> Seitenauszug:
+-------+

Das wohl bekannteste Gebiet Russlands, dessen politische Vergangenheit sich mit diesem Paradigma fassen lässt, ist der Nordkaukasus. Wie erwähnt, tobt hier seit dem ausgehenden 18. Jahrhundert ein Kampf zwischen den muslimischen Bergstämmen und Russland, dessen Folgen bis in die jüngste Vergangenheit reichen. Der wohl bekannteste Begriff, den man in Europa mit diesem Konflikt assoziiert, ist Tschetschenien. Wie kaum ein anderes Volk haben die Tschetschenen das Streben der Zaren und deren Nachfolger, ihr Land zu erobern und sie mit Gewalt unter das eigene Zepter zu zwingen, stets mit fanatischem Widerstand beantwortet. Selbst der von Stalin geführten Sowjetunion, die die Tschetschenen am 23. Februar 1944 aus ihrer historischen Heimat nach Zentralasien deportierte, gelang es nicht, sie vom Islam abzubringen, geschweige denn, ihre Renitenz zu brechen.
Im Rahmen meiner Forschungen untersuche ich das Verhältnis von Islam und Widerstand, wobei es vor allem um die Frage geht, inwieweit religiöse Motive für den jahrhundertelangen Kampf gegen den Zentralstaat eine Rolle gespielt haben.

+-------+

> Zeilen:

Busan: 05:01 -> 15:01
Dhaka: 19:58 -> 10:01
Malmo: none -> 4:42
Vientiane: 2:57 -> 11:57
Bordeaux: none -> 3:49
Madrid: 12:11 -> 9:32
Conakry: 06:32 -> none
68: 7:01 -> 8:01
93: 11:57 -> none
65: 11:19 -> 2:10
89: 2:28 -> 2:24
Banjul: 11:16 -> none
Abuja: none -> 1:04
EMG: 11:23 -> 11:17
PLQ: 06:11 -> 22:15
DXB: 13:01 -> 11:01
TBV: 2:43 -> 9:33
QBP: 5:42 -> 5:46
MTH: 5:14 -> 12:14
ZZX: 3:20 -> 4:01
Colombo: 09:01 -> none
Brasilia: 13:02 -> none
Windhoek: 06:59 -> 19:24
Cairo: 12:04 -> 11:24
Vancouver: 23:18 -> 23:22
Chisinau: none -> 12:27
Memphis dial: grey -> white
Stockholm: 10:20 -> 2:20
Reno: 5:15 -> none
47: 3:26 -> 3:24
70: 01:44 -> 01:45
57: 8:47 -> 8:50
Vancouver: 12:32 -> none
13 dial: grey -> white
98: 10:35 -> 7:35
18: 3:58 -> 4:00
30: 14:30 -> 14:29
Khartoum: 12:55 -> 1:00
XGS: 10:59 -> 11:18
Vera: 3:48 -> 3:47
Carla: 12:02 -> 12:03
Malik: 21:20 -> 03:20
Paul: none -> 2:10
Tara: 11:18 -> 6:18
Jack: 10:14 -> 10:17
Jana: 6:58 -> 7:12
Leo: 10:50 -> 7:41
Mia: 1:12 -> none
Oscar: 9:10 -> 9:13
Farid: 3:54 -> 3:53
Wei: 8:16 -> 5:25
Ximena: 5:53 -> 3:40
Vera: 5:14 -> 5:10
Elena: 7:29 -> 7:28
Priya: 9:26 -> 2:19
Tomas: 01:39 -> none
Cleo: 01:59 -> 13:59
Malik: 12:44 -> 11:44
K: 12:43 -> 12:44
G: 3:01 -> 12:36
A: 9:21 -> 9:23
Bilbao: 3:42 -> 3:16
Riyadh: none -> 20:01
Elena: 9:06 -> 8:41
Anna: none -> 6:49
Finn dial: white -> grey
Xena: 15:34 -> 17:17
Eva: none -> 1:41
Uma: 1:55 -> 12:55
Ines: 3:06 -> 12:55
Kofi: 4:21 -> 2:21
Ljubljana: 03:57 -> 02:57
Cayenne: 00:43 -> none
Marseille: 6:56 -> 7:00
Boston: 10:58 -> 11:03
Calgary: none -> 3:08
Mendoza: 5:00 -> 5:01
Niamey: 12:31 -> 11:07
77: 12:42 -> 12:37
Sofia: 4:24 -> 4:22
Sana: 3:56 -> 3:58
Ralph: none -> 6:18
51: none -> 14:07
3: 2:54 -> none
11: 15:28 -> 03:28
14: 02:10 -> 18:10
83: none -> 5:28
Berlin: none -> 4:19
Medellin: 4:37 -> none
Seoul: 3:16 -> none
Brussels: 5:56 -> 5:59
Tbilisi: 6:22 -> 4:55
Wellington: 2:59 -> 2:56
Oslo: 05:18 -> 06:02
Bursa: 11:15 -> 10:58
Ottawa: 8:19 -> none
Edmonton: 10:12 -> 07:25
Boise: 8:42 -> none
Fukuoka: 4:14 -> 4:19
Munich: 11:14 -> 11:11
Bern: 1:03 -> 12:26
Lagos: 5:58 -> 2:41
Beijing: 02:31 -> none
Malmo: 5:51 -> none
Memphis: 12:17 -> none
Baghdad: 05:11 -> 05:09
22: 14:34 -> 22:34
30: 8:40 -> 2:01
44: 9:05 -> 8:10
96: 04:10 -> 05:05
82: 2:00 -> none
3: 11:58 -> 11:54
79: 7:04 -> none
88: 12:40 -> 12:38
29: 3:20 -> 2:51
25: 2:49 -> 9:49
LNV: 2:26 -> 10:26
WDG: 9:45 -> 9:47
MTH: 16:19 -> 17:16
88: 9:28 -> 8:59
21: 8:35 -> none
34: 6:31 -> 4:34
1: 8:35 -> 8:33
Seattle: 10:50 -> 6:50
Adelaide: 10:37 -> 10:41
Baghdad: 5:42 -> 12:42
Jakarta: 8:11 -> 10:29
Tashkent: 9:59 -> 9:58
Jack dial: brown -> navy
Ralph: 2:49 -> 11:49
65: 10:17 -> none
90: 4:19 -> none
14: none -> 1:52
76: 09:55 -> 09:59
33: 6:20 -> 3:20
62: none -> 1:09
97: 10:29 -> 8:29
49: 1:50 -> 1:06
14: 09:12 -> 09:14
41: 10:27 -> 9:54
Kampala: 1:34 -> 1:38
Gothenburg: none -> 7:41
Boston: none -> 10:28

+-------+

> Aufgabendetails:
Wiederhole den Abschnitt aus dem Text über den Nordkaukasus wortgetreu: Beginne bei den Worten „Das wohl bekannteste“ und höre nach „Renitenz zu brechen.“ auf.

> Lösung:
Das wohl bekannteste Gebiet Russlands, dessen politische Vergangenheit sich mit diesem Paradigma fassen lässt, ist der Nordkaukasus. Wie erwähnt, tobt hier seit dem ausgehenden 18. Jahrhundert ein Kampf zwischen den muslimischen Bergstämmen und Russland, dessen Folgen bis in die jüngste Vergangenheit reichen. Der wohl bekannteste Begriff, den man in Europa mit diesem Konflikt assoziiert, ist Tschetschenien. Wie kaum ein anderes Volk haben die Tschetschenen das Streben der Zaren und deren Nachfolger, ihr Land zu erobern und sie mit Gewalt unter das eigene Zepter zu zwingen, stets mit fanatischem Widerstand beantwortet. Selbst der von Stalin geführten Sowjetunion, die die Tschetschenen am 23. Februar 1944 aus ihrer historischen Heimat nach Zentralasien deportierte, gelang es nicht, sie vom Islam abzubringen, geschweige denn, ihre Renitenz zu brechen.